Le fait de dire qu’un compatriote est « bamiléké » ou « béti » sera-t-il désormais considéré comme une infraction ? Le fait de dénoncer l’antipatriotisme observé chez un compatriote sera-t-il considéré comme de la haine ou de la stigmatisation ?
Sans avoir mené une vaste campagne d’éducation et de sensibilisation des populations sur les concepts de « tribalisme », « xénophobie », « haine », « violence », etc. le ministre de l’Administration territoriale (MINAT), Paul ATANGA NJI, annonce de sanctions fortes contre les personnes qui se rendront coupables de discours de haine et de xénophobie, d’incitation à la violence. C’est quoi la haine ? Qu’est-ce que le tribalisme ? Qu’est-ce que la xénophobie ? Quand y a-t-il tribalisme ? A quoi renvoie le terme violence ?
« Les coauteurs et les complices seront poursuivis et condamnés au même titre que les auteurs des infractions susmentionnées », tempête le MINAT avant d’ajouter que des instructions sont d’ores et déjà données aux autorités administratives afin qu’elles « prennent des mesures conservatoires allant de la suspension d’activités à la fermeture des organes de communication, des médias et des supports médiatiques devenus des vecteurs de propagation des messages faisant l’apologie du tribalisme, de la xénophobie et de la haine.

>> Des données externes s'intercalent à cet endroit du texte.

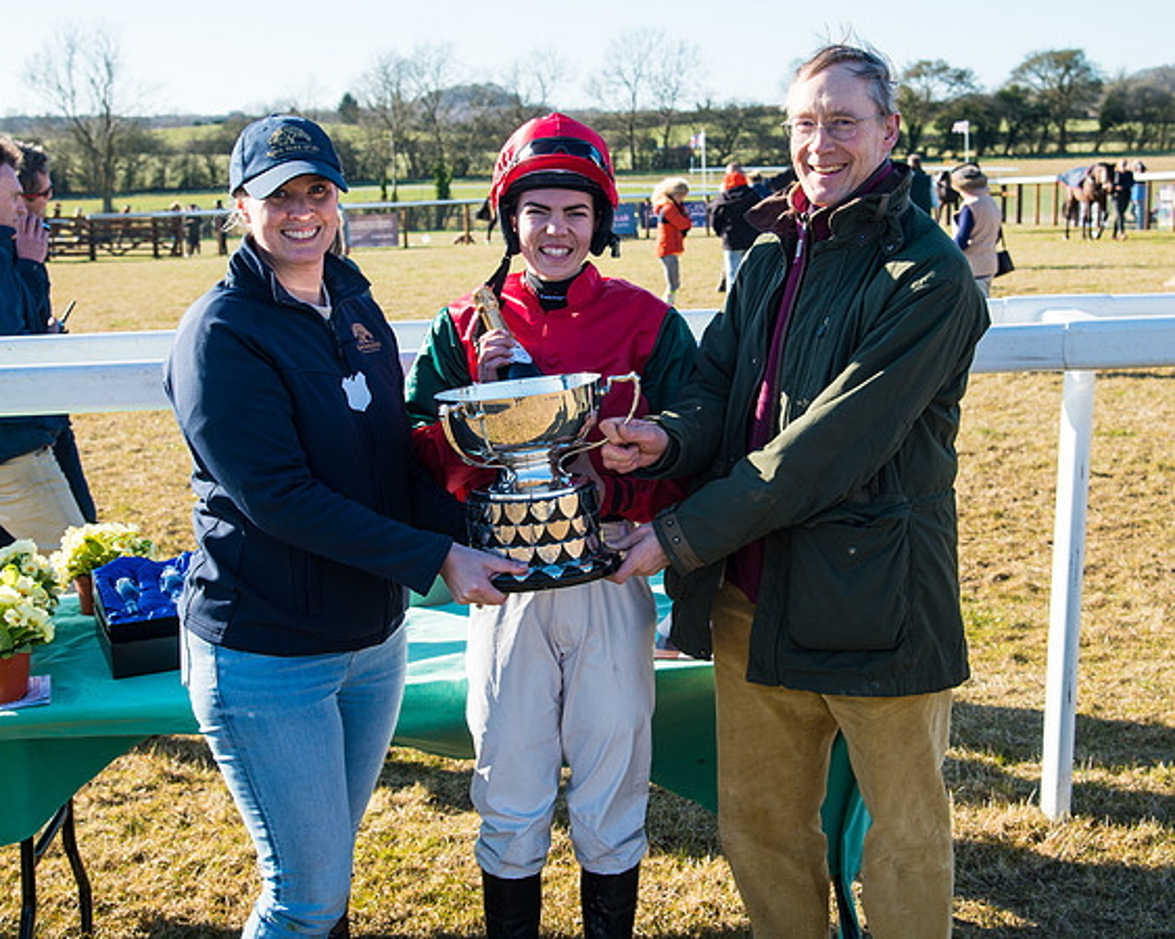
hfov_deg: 33.5
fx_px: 1949
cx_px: 607
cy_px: 408
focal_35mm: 56
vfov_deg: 27.1
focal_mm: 44
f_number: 5
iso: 125
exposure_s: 1/250
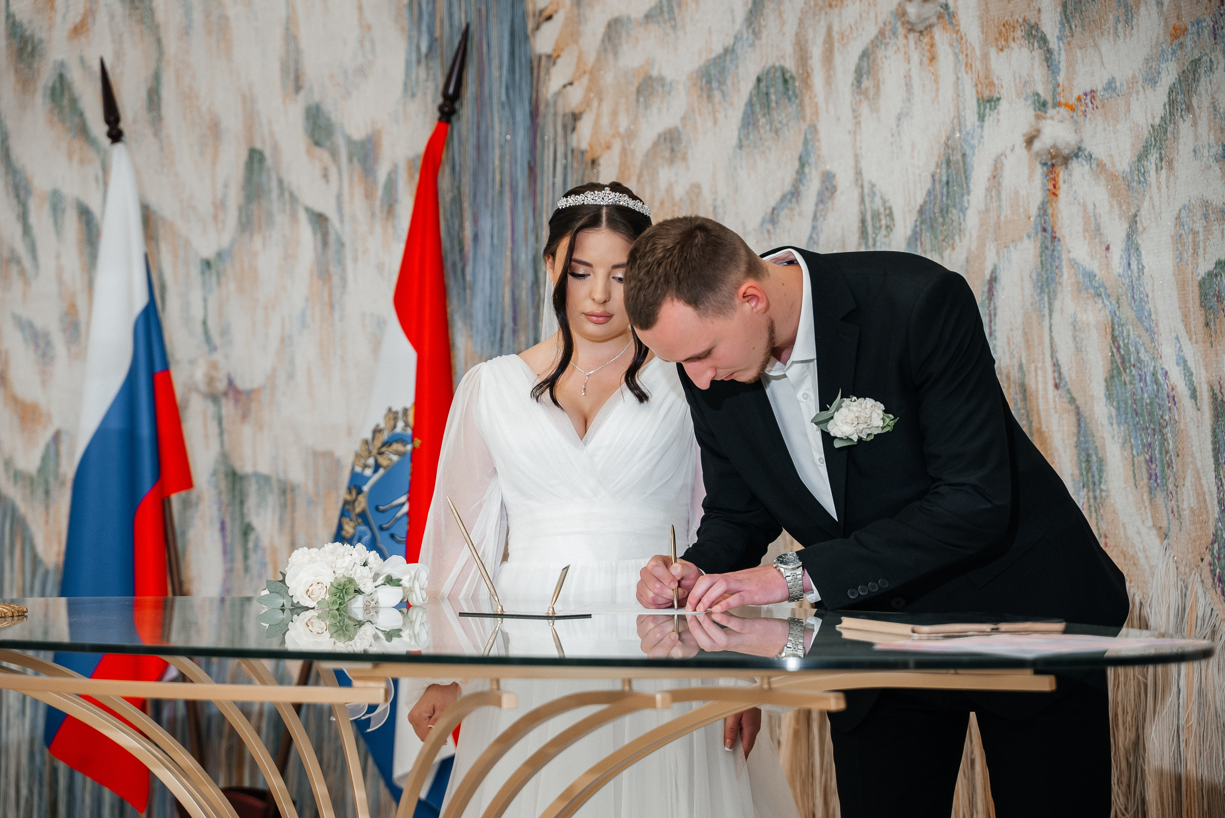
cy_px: 432
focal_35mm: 79
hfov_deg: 25.6
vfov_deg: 17.2
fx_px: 2699
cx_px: 578
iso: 800
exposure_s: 1/200
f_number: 3.5
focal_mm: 75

En clair, il s’agit de toute personne qui se rendra coupable de propos haineux, des médias et des supports médiatiques utilisés pour véhiculer les messages de xénophobie et de la haine. La décision du gouvernement fait suite de la « prolifération des discours de haine, de xénophobie, l’exacerbation du tribalisme et la stigmatisation de certains groupes ethniques ou de certaines composantes de notre société.»
Pour dissuader les Camerounais, un le MINAT convoque l’article 77 de la loi 2010/007 du 21 décembre 2010 relative à la cybersécurité et à la cybercriminalité au Cameroun, l’article 241-1 de la loi n°2019/020 du 24 décembre 2019, modifiant et complétant certaines dispositions de la loi 2016/007 du 12 juillet 2016 portant code pénal qui réprime l’outrage à la tribu ou à l’ethnie.
Des références susmentionnées, Paul ATANGA NJI fait savoir que les peines seront doublées si les personnes mises en causes sont des responsables des partis politiques, les fonctionnaires, les responsables des médias, les gens de la société civile, les membres des formations religieuses. Il est évident que le ministre de l’Administration territoriale, à travers son communiqué de presse, vise en priorité les médias, les réseaux sociaux qui promeuvent les discours qui encouragent les replis identitaires.
Pourquoi cette cible précise ? Le gouvernement s’apprête-t-il à écarter des adversaires politiques, des médias qui ne sont pas aux ordres, des cadres gênants de la société civile ? Qu’est-ce qui peut justifier l’indexation d’une catégorie précise de citoyens alors que le fait d’avoir inclue dans les lois les expressions discriminants et stigmatisants (autochtone, allogène, tribu, ethnie) est déjà en soit une infraction ? 2025 n’est plus loin !
Les Camerounais devront dorénavant faire attention au risque d’être happés par le vautour déployé et prêt à incarcérer pour un (01) à deux (02) ans, assortis d’une amende de 300 000 FCFA à 3 millions FCFA.